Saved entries
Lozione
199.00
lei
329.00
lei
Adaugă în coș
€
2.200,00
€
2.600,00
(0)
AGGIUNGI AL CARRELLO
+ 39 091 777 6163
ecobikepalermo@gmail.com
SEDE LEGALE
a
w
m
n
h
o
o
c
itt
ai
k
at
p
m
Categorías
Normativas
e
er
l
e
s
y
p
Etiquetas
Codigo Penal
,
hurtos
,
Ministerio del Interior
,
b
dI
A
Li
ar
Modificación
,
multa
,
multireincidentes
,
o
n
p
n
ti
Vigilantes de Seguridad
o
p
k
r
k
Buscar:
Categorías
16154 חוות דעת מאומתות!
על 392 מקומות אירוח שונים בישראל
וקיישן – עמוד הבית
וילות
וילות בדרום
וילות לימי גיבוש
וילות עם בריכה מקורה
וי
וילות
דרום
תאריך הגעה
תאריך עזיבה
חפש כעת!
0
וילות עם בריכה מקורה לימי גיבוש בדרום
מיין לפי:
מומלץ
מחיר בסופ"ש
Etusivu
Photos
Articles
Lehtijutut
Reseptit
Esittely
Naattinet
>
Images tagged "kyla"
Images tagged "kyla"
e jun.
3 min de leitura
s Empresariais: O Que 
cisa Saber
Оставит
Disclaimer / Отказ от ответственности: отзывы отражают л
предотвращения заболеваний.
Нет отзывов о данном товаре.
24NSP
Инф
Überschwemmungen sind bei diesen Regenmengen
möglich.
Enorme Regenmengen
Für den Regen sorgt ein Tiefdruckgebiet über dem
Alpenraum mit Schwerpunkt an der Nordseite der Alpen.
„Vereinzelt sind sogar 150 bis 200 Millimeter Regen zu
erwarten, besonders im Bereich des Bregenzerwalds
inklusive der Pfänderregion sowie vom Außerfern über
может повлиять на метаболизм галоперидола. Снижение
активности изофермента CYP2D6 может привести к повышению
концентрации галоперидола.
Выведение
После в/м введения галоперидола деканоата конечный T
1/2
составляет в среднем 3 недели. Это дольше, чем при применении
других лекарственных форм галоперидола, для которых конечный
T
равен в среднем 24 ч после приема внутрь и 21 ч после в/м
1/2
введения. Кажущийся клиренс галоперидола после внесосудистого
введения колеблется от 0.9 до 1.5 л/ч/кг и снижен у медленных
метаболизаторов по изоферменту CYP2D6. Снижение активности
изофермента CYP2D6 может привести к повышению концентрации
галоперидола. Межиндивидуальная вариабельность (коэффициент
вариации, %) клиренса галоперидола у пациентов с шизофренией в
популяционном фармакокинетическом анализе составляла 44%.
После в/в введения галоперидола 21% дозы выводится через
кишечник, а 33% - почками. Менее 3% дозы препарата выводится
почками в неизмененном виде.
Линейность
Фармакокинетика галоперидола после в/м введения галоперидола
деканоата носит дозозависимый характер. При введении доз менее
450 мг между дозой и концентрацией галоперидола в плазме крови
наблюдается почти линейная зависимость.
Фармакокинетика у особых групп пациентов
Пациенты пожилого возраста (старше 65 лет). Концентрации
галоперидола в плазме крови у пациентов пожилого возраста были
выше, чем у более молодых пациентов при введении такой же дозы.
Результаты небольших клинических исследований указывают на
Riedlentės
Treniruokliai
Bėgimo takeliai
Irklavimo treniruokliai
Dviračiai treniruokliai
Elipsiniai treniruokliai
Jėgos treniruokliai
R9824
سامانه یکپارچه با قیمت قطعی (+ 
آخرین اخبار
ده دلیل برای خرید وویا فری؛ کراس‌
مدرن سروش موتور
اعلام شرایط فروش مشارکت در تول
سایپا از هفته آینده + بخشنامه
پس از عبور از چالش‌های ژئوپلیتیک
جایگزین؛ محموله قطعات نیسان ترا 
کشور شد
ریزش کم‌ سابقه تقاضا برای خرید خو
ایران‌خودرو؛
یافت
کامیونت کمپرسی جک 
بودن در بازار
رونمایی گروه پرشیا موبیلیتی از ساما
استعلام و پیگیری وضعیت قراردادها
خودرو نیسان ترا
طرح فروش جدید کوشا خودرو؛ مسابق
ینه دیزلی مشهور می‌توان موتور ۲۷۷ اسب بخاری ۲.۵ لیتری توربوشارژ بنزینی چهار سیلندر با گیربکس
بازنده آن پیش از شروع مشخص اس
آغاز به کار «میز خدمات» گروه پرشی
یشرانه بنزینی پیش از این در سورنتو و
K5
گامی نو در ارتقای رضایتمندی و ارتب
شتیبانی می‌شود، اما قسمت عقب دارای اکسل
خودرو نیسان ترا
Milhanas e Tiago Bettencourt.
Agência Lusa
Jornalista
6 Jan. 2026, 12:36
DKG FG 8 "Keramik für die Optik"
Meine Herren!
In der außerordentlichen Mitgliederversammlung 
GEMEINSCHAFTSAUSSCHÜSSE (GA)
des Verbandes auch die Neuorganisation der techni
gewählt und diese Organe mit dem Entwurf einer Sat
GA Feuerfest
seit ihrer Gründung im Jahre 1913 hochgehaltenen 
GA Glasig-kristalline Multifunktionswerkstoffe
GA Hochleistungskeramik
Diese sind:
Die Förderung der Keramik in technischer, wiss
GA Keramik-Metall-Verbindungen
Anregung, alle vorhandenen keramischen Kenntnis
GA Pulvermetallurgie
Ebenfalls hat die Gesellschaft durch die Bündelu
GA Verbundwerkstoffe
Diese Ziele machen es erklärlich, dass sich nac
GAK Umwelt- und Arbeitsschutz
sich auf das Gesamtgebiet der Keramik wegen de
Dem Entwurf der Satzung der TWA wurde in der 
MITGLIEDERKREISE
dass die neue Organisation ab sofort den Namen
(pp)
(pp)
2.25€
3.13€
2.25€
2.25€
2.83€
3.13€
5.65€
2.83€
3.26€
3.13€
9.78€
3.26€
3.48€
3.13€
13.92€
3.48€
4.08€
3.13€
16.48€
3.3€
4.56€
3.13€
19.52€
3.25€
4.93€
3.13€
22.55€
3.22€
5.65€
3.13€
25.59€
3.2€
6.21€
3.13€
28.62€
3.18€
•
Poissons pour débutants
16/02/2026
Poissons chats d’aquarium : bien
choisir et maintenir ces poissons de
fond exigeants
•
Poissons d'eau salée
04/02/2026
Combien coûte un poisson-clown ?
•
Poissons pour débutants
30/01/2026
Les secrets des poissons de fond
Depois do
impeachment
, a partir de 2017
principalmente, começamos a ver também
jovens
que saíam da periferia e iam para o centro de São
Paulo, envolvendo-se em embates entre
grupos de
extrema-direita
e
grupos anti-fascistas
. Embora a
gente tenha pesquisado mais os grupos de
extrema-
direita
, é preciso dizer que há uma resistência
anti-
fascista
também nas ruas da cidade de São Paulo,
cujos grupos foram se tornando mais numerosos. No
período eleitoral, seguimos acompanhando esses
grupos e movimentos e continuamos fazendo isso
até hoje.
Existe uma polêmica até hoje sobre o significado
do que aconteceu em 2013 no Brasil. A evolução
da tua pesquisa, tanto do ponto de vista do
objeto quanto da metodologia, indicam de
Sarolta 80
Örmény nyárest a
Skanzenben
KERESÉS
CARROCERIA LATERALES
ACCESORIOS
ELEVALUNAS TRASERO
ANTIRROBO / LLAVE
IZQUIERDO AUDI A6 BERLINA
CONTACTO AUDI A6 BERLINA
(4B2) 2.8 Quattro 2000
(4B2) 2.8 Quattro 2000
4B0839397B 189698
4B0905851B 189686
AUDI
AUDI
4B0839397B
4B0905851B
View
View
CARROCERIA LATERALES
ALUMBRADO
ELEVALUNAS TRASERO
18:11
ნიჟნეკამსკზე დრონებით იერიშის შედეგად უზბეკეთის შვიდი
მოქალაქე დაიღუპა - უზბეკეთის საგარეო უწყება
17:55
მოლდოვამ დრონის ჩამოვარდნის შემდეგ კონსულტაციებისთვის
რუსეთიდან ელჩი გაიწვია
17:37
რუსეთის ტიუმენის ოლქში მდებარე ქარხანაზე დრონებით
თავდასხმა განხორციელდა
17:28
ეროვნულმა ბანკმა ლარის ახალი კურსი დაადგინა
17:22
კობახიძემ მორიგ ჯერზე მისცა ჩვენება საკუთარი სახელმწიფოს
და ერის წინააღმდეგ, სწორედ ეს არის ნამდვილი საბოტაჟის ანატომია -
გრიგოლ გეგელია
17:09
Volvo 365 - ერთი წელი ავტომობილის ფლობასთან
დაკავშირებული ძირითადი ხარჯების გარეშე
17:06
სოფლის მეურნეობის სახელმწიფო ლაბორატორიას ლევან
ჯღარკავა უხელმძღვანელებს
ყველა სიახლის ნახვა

• [Task item] Output the lines of the records above exactly as they appear, from the line containing "активности изофермента CYP2D6" through the line containing "Фармакокинетика галоперидола после".

• [Answer to the exercise]
активности изофермента CYP2D6 может привести к повышению
концентрации галоперидола.
Выведение
После в/м введения галоперидола деканоата конечный T
1/2
составляет в среднем 3 недели. Это дольше, чем при применении
других лекарственных форм галоперидола, для которых конечный
T
равен в среднем 24 ч после приема внутрь и 21 ч после в/м
1/2
введения. Кажущийся клиренс галоперидола после внесосудистого
введения колеблется от 0.9 до 1.5 л/ч/кг и снижен у медленных
метаболизаторов по изоферменту CYP2D6. Снижение активности
изофермента CYP2D6 может привести к повышению концентрации
галоперидола. Межиндивидуальная вариабельность (коэффициент
вариации, %) клиренса галоперидола у пациентов с шизофренией в
популяционном фармакокинетическом анализе составляла 44%.
После в/в введения галоперидола 21% дозы выводится через
кишечник, а 33% - почками. Менее 3% дозы препарата выводится
почками в неизмененном виде.
Линейность
Фармакокинетика галоперидола после в/м введения галоперидола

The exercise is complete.